The DIY Bride by Khris Cochran

I’m trying to leave something to the imagination for my readers that are coming to the wedding. With that in mind, I think I am going to stop showing stuff from my actual wedding.  Instead I will talk about some of my sources of inspiration. At the beginning of this I was quite conflicted. I wanted a big party but I needed it to be somewhere between a backyard BBQ and a  My  Super Sweet Sixteen party.  At the same time, I wanted to bring out some personal touches but didn’t feel I had the skills to be crafty.

When I thought of crafty , I thought of old grandmothers knitting booties for their grandchildren. But these three ladies showed me that it’s not just for old women anymore. I also never understood how people had time for crafting. I was always out bargain hunting so I certainly didn’t have the time. One day I finally picked up a bridal magazine and it was The DIY Bride.  From there I realized that there were projects that I could do even with my minimal talent.

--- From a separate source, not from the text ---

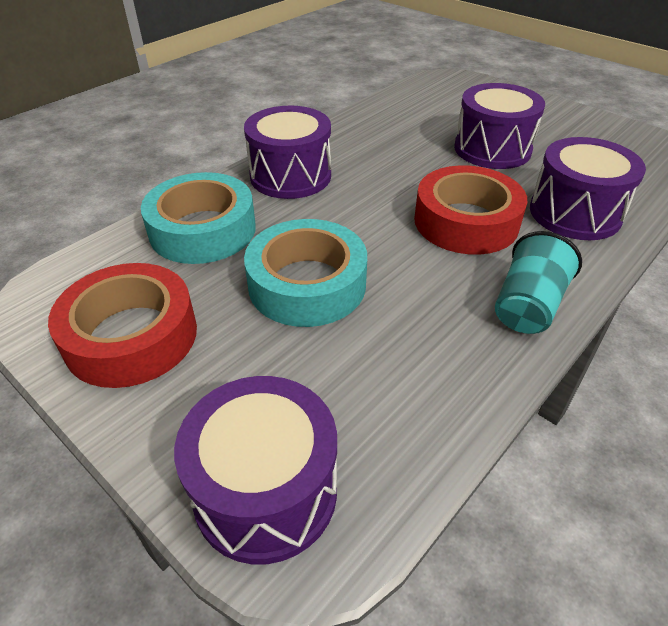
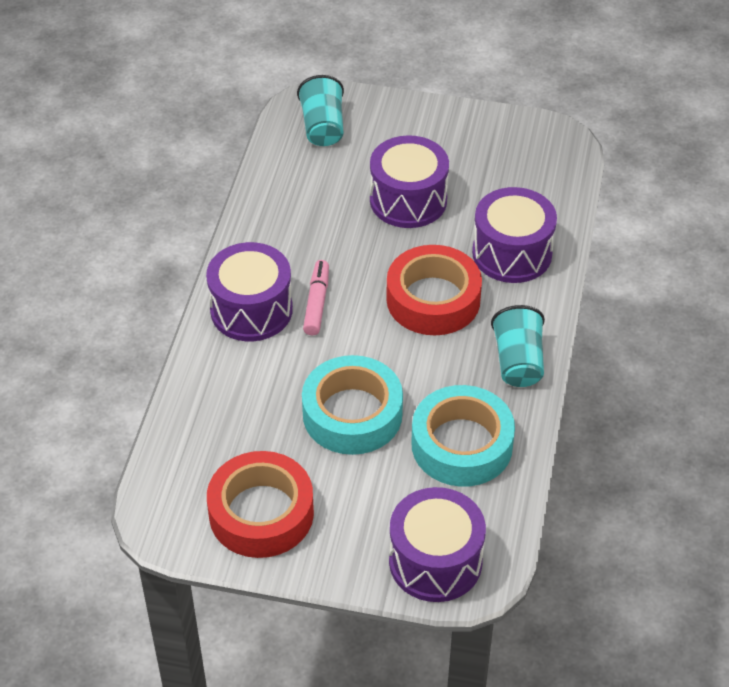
camera: 30 degrees left, 5 degrees up
turquoise tape [141,172,256,264] -> turquoise tape moved to [411,385,515,487]
none -> turquoise cup [297,75,344,146]
none -> pink marker [303,260,329,335]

The things I like about the magazine and the three books are the simple, tasteful, and inexpensive projects. The books begin with a nice description of all of the crafting materials that will be used throughout the book. This list is very handy because having the correct supplies can make or break your project. You will also have a better idea of what you are looking at when you get to the craft store and there are 15 kinds of adhesive.  Now supplies can break the bank if you let them. Make sure you get coupons as Michaels and Jo-Anns have coupons every weekend. Also I suggest projects that use some of the same supplies so you don’t need to find so much storage for your supplies. If you find you need to buy something that you will never use again,  don’t worry just sell it to another bride.

Each book has about 35 projects giving brides many options to choose from.  Each project description begins with the amount of time each project takes and  it indicates if it is is a solo, duo or group project. This is very helpful so you know what you are getting into upfront. Then there is a description of the supplies, their estimated cost and a comparison to things you find on the market. That brings us to decision time. Something might be inexpensive but it might take more time than you have. Conversely, something might be worth just buying because DIY doesn’t save you that much.

What I like most about the book is that directions are easy to follow. The author breaks them down step-by-step. This is where the idea to do my own invitations that were elegant and inexpensive. I also have found some other ways I can personalize without much work. If I can do the projects, anyone can do them.

p.s. Don’t buy wedding books. Check them out of the library.